I’ll give you a historical example of environmental stewardship by drillers. In the 1920s and ‘30s, a small oil field was discovered just north of West Columbia, Texas. It was pretty deep for the time, about 6,000 to 8,000 or so feet. It was drilled with steam rigs with wooden derricks. The EPA was not even a glimmer in the eye of Richard Nixon, and safety was abysmal. Men died. The drillers knew they had a well when it blew out and flowed out of control for days. If the lease was big enough, the drillers dug huge reserve pits, and let the oil flow into them, while they frantically tried to sell it as fast as it flowed before the well “died.”

Then they moved over and drilled another one. Eventually, the field produced so much uncontrolled oil that the reserve pits ran over, and the oil flowed south, through town, toward the Brazos River, a distance of 6 miles or 8 miles. The ditches in that area are pretty big and deep, but there was a huge quantity of oil headed for the river. Some of the old timers have told me that, without the noble assistance of Greenpeace, the Sierra Club, Al Gore or anyone else, not one drop of oil reached the Brazos River. Free men with wooden barrels and mule wagons dipped up – and sold at a profit thousand of barrels of oil until the drillers figured out how to keep their holes under control. Today, West Columbia is beautiful, clean and shows not a sign of the so-called environmental disaster of yesteryear.

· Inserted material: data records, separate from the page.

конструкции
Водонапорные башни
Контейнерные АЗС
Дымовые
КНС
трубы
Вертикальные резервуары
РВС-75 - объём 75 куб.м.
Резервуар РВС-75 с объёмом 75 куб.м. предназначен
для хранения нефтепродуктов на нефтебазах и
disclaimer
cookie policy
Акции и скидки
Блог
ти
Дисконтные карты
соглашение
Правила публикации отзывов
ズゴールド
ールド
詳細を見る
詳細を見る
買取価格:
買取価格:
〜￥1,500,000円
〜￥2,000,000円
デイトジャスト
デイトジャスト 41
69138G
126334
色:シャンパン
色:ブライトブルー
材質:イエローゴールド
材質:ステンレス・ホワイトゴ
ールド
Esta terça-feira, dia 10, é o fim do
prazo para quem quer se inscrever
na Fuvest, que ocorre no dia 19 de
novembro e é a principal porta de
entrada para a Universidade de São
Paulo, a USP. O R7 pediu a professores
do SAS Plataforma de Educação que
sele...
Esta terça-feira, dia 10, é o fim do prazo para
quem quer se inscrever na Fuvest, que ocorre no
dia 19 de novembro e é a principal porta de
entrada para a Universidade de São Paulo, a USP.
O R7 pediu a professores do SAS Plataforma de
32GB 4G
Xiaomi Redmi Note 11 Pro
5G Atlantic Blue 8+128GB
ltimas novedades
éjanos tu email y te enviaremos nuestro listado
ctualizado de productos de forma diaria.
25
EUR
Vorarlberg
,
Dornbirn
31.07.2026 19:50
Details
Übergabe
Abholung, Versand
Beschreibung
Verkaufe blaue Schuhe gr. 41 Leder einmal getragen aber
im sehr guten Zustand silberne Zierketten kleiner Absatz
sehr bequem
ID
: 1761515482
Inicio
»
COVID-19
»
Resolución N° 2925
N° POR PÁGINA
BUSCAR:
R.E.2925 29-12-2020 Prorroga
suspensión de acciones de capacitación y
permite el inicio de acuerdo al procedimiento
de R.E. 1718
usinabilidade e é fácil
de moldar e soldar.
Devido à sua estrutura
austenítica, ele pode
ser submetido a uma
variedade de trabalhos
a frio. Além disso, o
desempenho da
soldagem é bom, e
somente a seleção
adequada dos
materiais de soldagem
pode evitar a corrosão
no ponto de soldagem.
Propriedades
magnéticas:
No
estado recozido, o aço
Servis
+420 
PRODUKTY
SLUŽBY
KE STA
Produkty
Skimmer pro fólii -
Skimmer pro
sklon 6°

More recently, drillers have discovered and are exploiting a new, environmentally friendly, non-polluting resource – geothermal energy. In certain parts of the world, it was discovered – by drillers – that the earth is hot, near the surface. Drill a hole, pump in water, get steam back, and run a turbine to produce electricity. No carbon dumped in the atmosphere, it is available as long as the core remains hot, and that’ll probably stay hot long after my retirement. It works night and day, rain or shine, much better than all the windmills and solar panels combined, if we’d just take more advantage of it.

One of the problems is that it is not just everywhere. To economically reach the depths required to find “hot rocks,” drillers have had to push the envelope, just as we’ve always done. While we are figuring out these methods, a good stop-gap would be nuclear power, but the Flat Earth Society is not going to stand for anything they don’t understand.

Drillers always have come up with the solutions and solved the problems to produce the resources needed to sustain and grow our society. Remember: If it can’t be grown, it must be drilled for. We now can drill deeper, safer, faster and more profitably than any time in history. If the profit margin is restored, we can continue to access the resources our world provides and our society needs.